## TASK SET
- 1) Copy the text on weather and stock price correlations word for word.
- 2) Write down the lines of the listing between the line containing "## ***\*商品分类-完成添加分类的操作\****" and the line containing "75 = 1,152,000$$", inclusive, precisely as they appear. Leave out the pictures.

## TEXT SECTION
The strength of a correlation between a weather condition type against a stock or index price or transaction volume data is measured using Pearson, Kendall, and Spearman. Every correlation has two qualities: strength and direction. The direction of a correlation is either positive or negative. In a negative correlation, the weather condition vs the stock data move in inverse, or opposite, directions. When stock and weather data have a positive correlation, it means they move in the same direction. This means that as one side increases, so does the other one. Here is an example of the S&P 500 index adjusted closing price with a strong positive correlation with maximum temperature from Jan 1, 2015 through Jun 30, 2015:


For data exploration, it would be interesting to see all three correlations from Pearson, Kendall, and Spearman. As a simple guide, Pearson is normally used when there seems to be more a linear relationship (interval data) or better normal distribution in the data points. Kendall or Spearman is used more on ranks (ordinal type data, e.g. cloud cover comes to mind here) and depicts a monotonic relationship. Kendall might also be better over Spearman in some nonlinear cases. But the three are all presented for an interesting comparison. When the Spearman number is greater than Pearson, that would indicate that the correlation mostly likely is not linear and perhaps also an indication of the sample size being too small.

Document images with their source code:
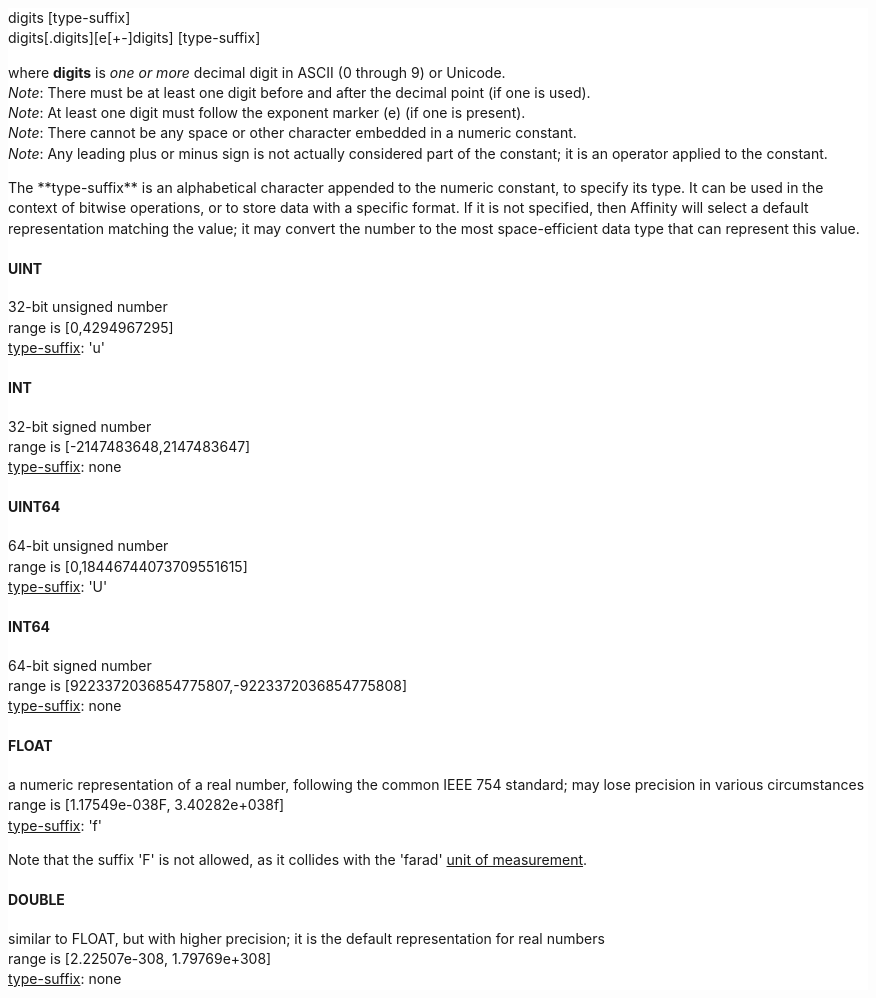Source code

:   digits [type-suffix]  
  digits[.digits][e[+-]digits] [type-suffix]  

where **digits** is _one or more_ decimal digit in ASCII (0 through 9) or Unicode.  
*Note*: There must be at least one digit before and after the decimal point (if one is used).  
*Note*: At least one digit must follow the exponent marker (e) (if one is present).  
*Note*: There cannot be any space or other character embedded in a numeric constant.  
*Note*: Any leading plus or minus sign is not actually considered part of the constant; it is an operator applied to the constant.  

<p id="typesuffix">
The **type-suffix** is an alphabetical character appended to the numeric constant, to specify its type. It can be used in
the context of bitwise operations, or to store data with a specific format. If it is not specified, then Affinity
will select a default representation matching the value; it may convert the number to the most space-efficient data type that can 
represent this value.  
</p>

#### UINT
32-bit unsigned number  
range is [0,4294967295]  
[type-suffix](#typesuffix): 'u'  

#### INT
32-bit signed number  
range is [-2147483648,2147483647]  
[type-suffix](#typesuffix): none  

#### UINT64
64-bit unsigned number  
range is [0,18446744073709551615]  
[type-suffix](#typesuffix): 'U'  

#### INT64
64-bit signed number  
range is [9223372036854775807,-9223372036854775808]  
[type-suffix](#typesuffix): none  

#### FLOAT
a numeric representation of a real number, following the common IEEE 754 standard; may lose precision in various circumstances  
range is [1.17549e-038F, 3.40282e+038f]  
[type-suffix](#typesuffix): 'f'  

Note that the suffix 'F' is not allowed, as it collides with the 'farad' [unit of measurement](#units-of-measurement). 

#### DOUBLE
similar to FLOAT, but with higher precision; it is the default representation for real numbers  
range is [2.22507e-308, 1.79769e+308]  
[type-suffix](#typesuffix): none  
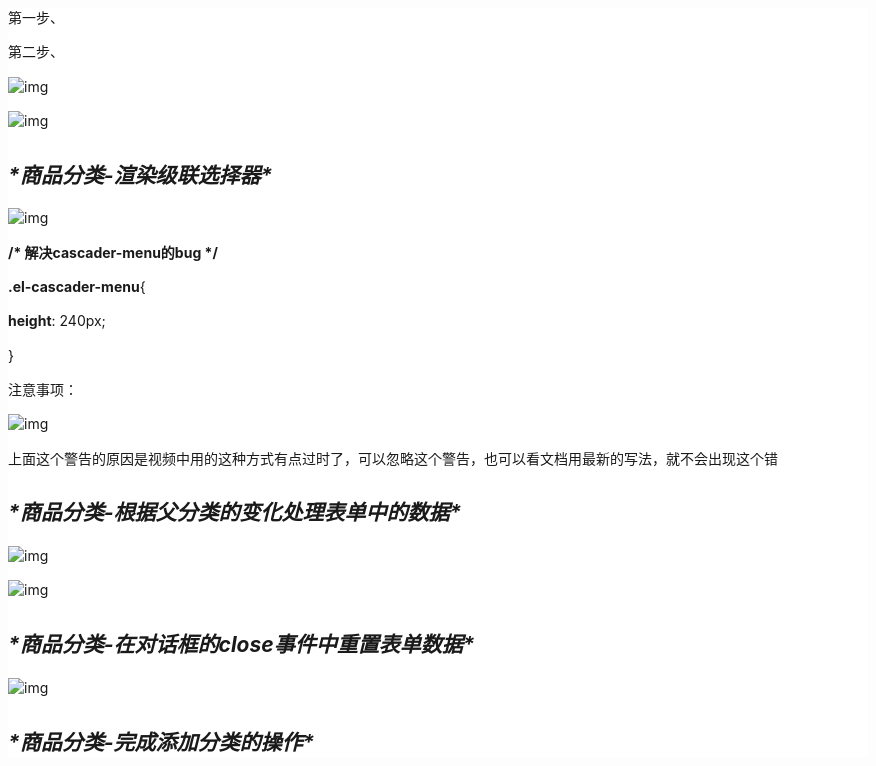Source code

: 第一步、



 

第二步、

![img](file:///C:\Users\ADMINI~1\AppData\Local\Temp\ksohtml24092\wps174.jpg) 

![img](file:///C:\Users\ADMINI~1\AppData\Local\Temp\ksohtml24092\wps175.jpg) 

## ***\*商品分类-渲染级联选择器\****

![img](file:///C:\Users\ADMINI~1\AppData\Local\Temp\ksohtml24092\wps176.jpg) 



 

 **/\* 解决cascader-menu的bug \*/**

**.el-cascader-menu**{

  **height**: 240px;

 }

 

注意事项：

![img](file:///C:\Users\ADMINI~1\AppData\Local\Temp\ksohtml24092\wps177.jpg) 

 

上面这个警告的原因是视频中用的这种方式有点过时了，可以忽略这个警告，也可以看文档用最新的写法，就不会出现这个错

## ***\*商品分类-根据父分类的变化处理表单中的数据\****



 

![img](file:///C:\Users\ADMINI~1\AppData\Local\Temp\ksohtml24092\wps178.jpg) 

![img](file:///C:\Users\ADMINI~1\AppData\Local\Temp\ksohtml24092\wps179.jpg) 

 

## ***\*商品分类-在对话框的close事件中重置表单数据\****

![img](file:///C:\Users\ADMINI~1\AppData\Local\Temp\ksohtml24092\wps180.jpg) 



 

## ***\*商品分类-完成添加分类的操作\****

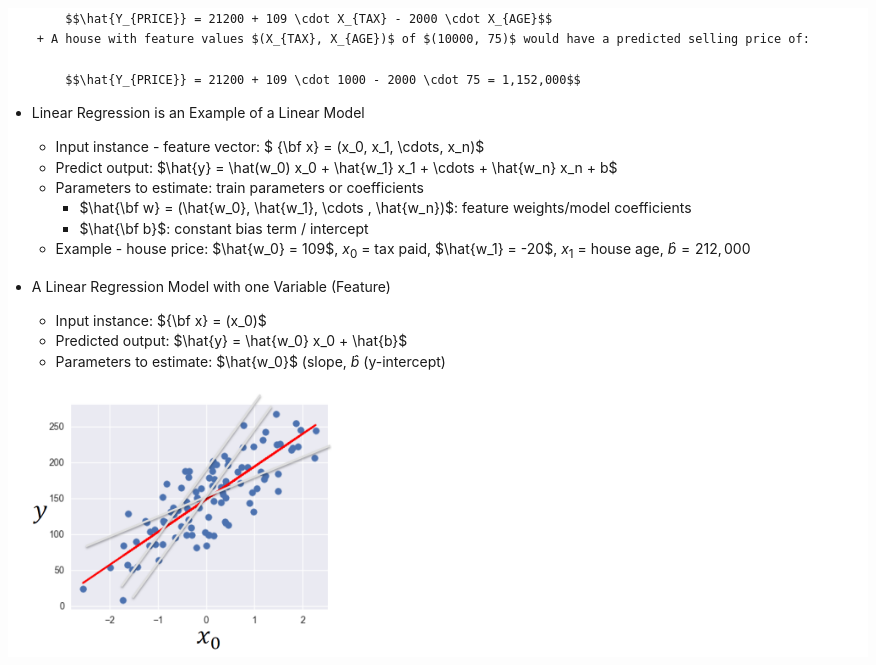             $$\hat{Y_{PRICE}} = 21200 + 109 \cdot X_{TAX} - 2000 \cdot X_{AGE}$$ 
        + A house with feature values $(X_{TAX}, X_{AGE})$ of $(10000, 75)$ would have a predicted selling price of:

            $$\hat{Y_{PRICE}} = 21200 + 109 \cdot 1000 - 2000 \cdot 75 = 1,152,000$$

+ Linear Regression is an Example of a Linear Model
    + Input instance - feature vector: $ {\bf x} = (x_0, x_1, \cdots, x_n)$
    + Predict output: $\hat{y} = \hat(w_0) x_0 + \hat{w_1} x_1 + \cdots + \hat{w_n} x_n + b$
    + Parameters to estimate: train parameters or coefficients
        + $\hat{\bf w} = (\hat{w_0}, \hat{w_1}, \cdots , \hat{w_n})$: feature weights/model coefficients
        + $\hat{\bf b}$: constant bias term / intercept
    + Example - house price: $\hat{w_0} = 109$, $x_0$ = tax paid, $\hat{w_1} = -20$, $x_1$ = house age, $\hat{b} = 212,000$

+ A Linear Regression Model with one Variable (Feature)
    + Input instance: ${\bf x} = (x_0)$
    + Predicted output: $\hat{y} = \hat{w_0} x_0 + \hat{b}$
    + Parameters to estimate: $\hat{w_0}$ (slope, $\hat{b}$ (y-intercept)
    <a href="https://www.coursera.org/learn/python-machine-learning/lecture/EiQjD/linear-regression-least-squares">
        <br/><img src="images/fig2-07.png" alt="Here's an example of a linear regression model with just one input variable or feature x0 on a simple artificial example dataset. The blue cloud of points represents a training set of x0, y pairs. In this case, the formula for predicting the output y hat is just w0 hat times x0 + b hat, which you might recognize as the familiar slope intercept formula for a straight line, where w0 hat is the slope, and b hat is the y intercept. The grand red lines represent different possible linear regression models that could attempt to explain the relationship between x0 and y." title= "Multiple regression lines with a given dataset" width="300">
    </a>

## ANSWERS PROVIDED
- 1)
The strength of a correlation between a weather condition type against a stock or index price or transaction volume data is measured using Pearson, Kendall, and Spearman. Every correlation has two qualities: strength and direction. The direction of a correlation is either positive or negative. In a negative correlation, the weather condition vs the stock data move in inverse, or opposite, directions. When stock and weather data have a positive correlation, it means they move in the same direction. This means that as one side increases, so does the other one. Here is an example of the S&P 500 index adjusted closing price with a strong positive correlation with maximum temperature from Jan 1, 2015 through Jun 30, 2015:


For data exploration, it would be interesting to see all three correlations from Pearson, Kendall, and Spearman. As a simple guide, Pearson is normally used when there seems to be more a linear relationship (interval data) or better normal distribution in the data points. Kendall or Spearman is used more on ranks (ordinal type data, e.g. cloud cover comes to mind here) and depicts a monotonic relationship. Kendall might also be better over Spearman in some nonlinear cases. But the three are all presented for an interesting comparison. When the Spearman number is greater than Pearson, that would indicate that the correlation mostly likely is not linear and perhaps also an indication of the sample size being too small.

- 2)
## ***\*商品分类-完成添加分类的操作\****

             $$\hat{Y_{PRICE}} = 21200 + 109 \cdot X_{TAX} - 2000 \cdot X_{AGE}$$ 
        + A house with feature values $(X_{TAX}, X_{AGE})$ of $(10000, 75)$ would have a predicted selling price of:

            $$\hat{Y_{PRICE}} = 21200 + 109 \cdot 1000 - 2000 \cdot 75 = 1,152,000$$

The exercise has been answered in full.